In this study, the DTI-derived indices of MD, FA, AD, RD and MO were estimated using DTI-TK version 2.3.1 [32], FSL tools and in-house Bash shell scripts.

Histogram analysis

For each subject, the cerebrum and brainstem-cerebellum segmentations were converted from the FreeSurfer space back to the native anatomical space, and the T1-weighted image in the native space was co-registered to the b0 image using the 12 degrees of freedom affine transformation implemented in FSL FLIRT (FMRIB’s Linear Image Registration Tool) [33]. This affine transformation was then applied to cerebrum and brainstem-cerebellum segmentation (Fig 1).
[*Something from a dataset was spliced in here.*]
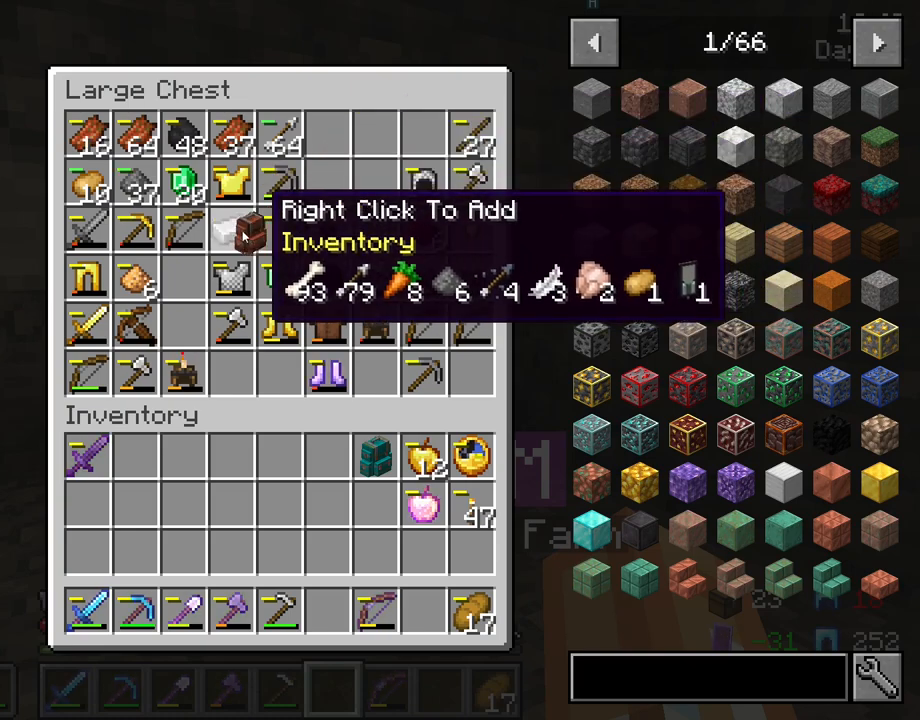
{"keys": [], "mouse": [], "mouse_move": "right", "events": []}
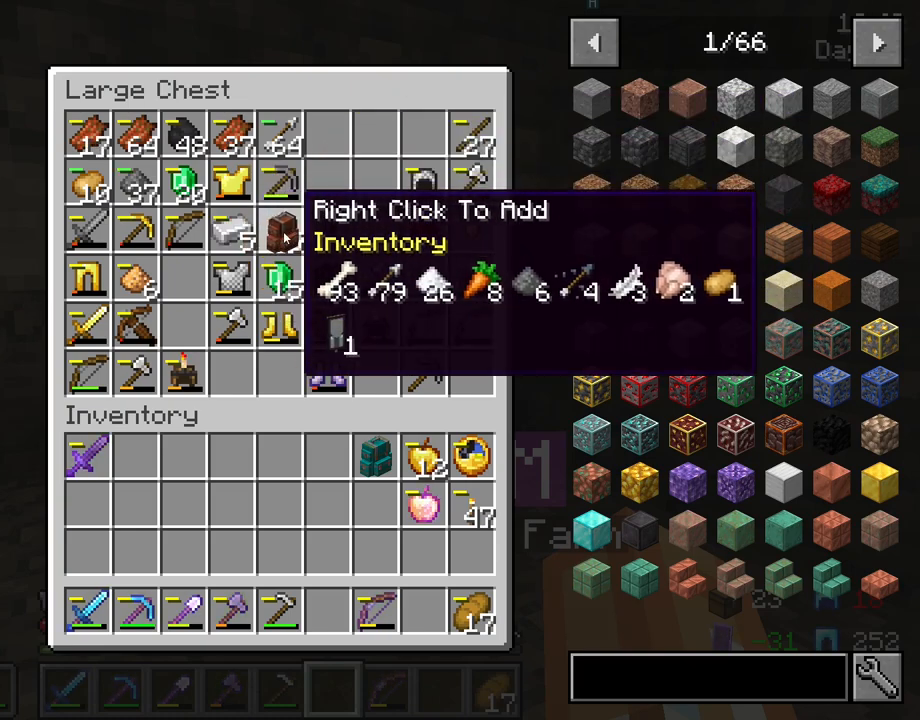
{"keys": [], "mouse": [], "mouse_move": "still", "events": [[217, "mouse_right", "down"], [317, "mouse_right", "up"]]}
For each cerebrum and brainstem-cerebellum segmentation in the b0 space, the histogram (normalized over the total number of voxels) of MD/FA/AD/RD/MO was computed. The normalization allows to correct for individual differences in brain size. In this study, we used three histogram metrics of DTI-derived indices: the median value, the peak location and peak height (Fig 2). The median is the value of the DTI-derived index (i.e., MD, FA, AD, RD or MO) that divides the higher half of the data sample from the lower half. The peak location is the mode of the histogram, i.e. the most frequent value assumed by the DTI-derived index; the value of the histogram assumed at the peak location is the histogram peak height which is the maximum value of the histogram.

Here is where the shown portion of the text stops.